Russian news agencies reported Tuesday that a prosecutor in the case against five ex-policemen who are on trial for planting drugs on an esteemed investigative journalist has requested millions in compensation and various prison sentences for the accused, ranging between seven and 16 years behind bars.
The arrest of reporter Ivan Golunov in June 2019 on trumped-up drug charges spurred a massive campaign calling for his release led by activists and Kremlin critics.
His supporters and employer, the independent Russian-language media outlet Meduza, said the drugs had been planted on him as revenge for his work.
Golunov, 38, was released days later after an unprecedented campaign in his support, and the five police officers who arrested him were dismissed and taken into custody in January 2020.

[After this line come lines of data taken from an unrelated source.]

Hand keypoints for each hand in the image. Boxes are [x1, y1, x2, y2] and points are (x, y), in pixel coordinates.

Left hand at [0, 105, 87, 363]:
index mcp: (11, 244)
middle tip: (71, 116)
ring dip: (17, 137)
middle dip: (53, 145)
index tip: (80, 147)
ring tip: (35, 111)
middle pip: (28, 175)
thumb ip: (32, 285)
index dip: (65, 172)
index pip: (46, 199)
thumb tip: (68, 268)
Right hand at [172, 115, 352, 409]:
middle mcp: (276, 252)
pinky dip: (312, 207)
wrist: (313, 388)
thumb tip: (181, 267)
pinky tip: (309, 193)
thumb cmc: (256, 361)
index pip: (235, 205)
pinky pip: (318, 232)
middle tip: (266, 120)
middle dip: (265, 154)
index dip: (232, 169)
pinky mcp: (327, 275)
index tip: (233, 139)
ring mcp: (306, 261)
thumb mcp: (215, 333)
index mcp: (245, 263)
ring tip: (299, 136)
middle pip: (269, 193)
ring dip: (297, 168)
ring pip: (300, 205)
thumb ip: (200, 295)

A lawyer for one of the accused former policemen told the Interfax news agency Tuesday that a prosecutor had requested 16 years behind bars for Igor Lyakhovets, who investigators say directed the operation.
The lawyer added that the prosecution is also seeking 12 years in a penal colony for three of Lyakhovets' subordinates, who together with their former boss have denied their guilt.

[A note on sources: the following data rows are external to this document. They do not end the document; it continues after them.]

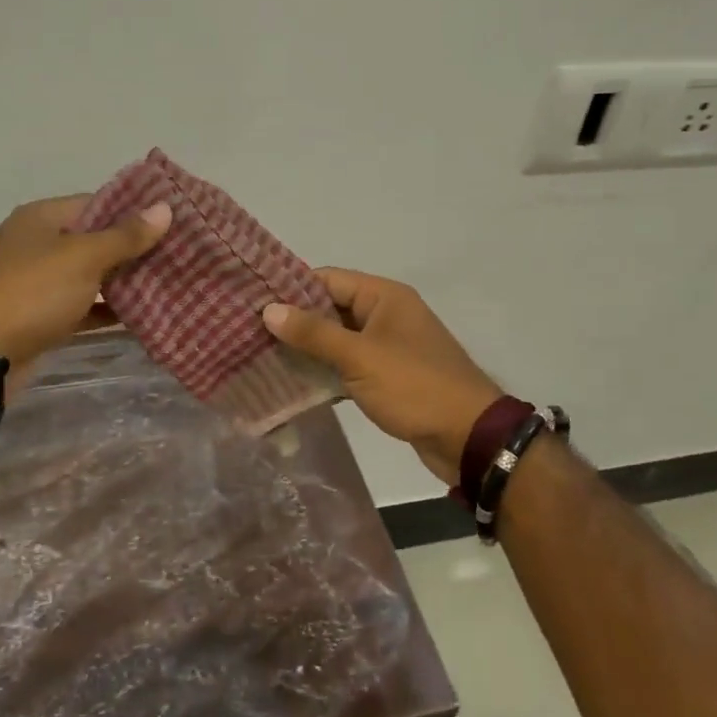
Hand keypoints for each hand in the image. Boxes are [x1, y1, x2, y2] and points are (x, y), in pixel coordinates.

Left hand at [0, 195, 170, 367]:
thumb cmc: (32, 292)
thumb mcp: (83, 257)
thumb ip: (125, 236)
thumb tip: (164, 208)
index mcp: (43, 218)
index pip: (97, 203)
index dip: (135, 210)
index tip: (172, 220)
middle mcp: (39, 245)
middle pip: (95, 240)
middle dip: (134, 249)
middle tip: (179, 254)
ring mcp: (38, 283)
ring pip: (90, 276)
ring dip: (124, 282)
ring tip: (170, 283)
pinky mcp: (41, 318)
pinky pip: (82, 307)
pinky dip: (107, 311)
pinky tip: (142, 316)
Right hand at [262, 269, 502, 485]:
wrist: (468, 437)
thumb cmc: (414, 386)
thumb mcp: (359, 357)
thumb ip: (314, 333)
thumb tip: (269, 309)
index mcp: (383, 296)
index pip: (327, 279)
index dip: (290, 288)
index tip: (252, 301)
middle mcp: (385, 314)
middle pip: (330, 308)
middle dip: (294, 321)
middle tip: (249, 332)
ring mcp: (387, 346)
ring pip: (338, 339)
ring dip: (307, 348)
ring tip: (261, 356)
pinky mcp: (387, 375)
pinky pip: (348, 364)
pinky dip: (325, 370)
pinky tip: (293, 382)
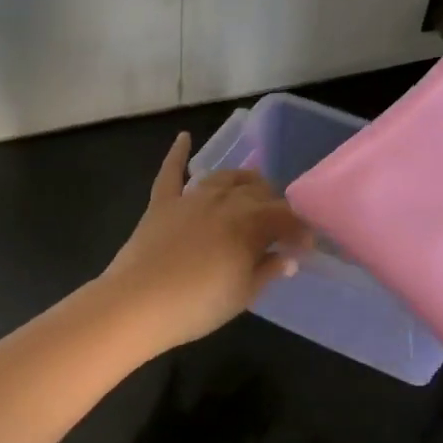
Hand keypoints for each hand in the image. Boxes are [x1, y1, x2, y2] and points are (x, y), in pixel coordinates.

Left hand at [100, 133, 313, 352]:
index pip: (285, 217)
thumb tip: (287, 257)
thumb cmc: (197, 305)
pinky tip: (184, 137)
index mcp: (250, 223)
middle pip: (257, 193)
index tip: (305, 246)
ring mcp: (191, 199)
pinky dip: (178, 153)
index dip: (299, 229)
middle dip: (273, 206)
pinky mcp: (161, 204)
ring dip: (243, 180)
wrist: (138, 303)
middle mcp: (224, 201)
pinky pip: (171, 172)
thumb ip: (267, 271)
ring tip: (253, 188)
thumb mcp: (242, 294)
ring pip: (224, 177)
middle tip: (278, 226)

The fifth defendant, who confessed to the crime, is facing seven years behind bars.
Investigators have accused the men of falsifying the results of evidence-gathering operations and illegally buying, storing and transporting drugs.
The prosecutor also requested that Golunov be paid 5 million rubles ($66,750) in compensation, the state-run TASS news agency reported.
The final arguments were heard in a Moscow court behind closed doors, according to Golunov's lawyer Sergei Badamshin. He added that the next hearing will take place on Thursday.
Golunov is celebrated for detailed investigations into power structures in Russia including the shady funeral industry and corruption at Moscow city hall.
During his two decades in power, Russian President Vladimir Putin has silenced most of his critics and a dwindling number of independent media outlets say they are coming under increasing state pressure.
Russia's justice ministry on Friday labeled Golunov's employer Meduza a "foreign agent."
The move could see it face steep fines if it does not disclose its source of funding or label all of its publications with the relevant tag.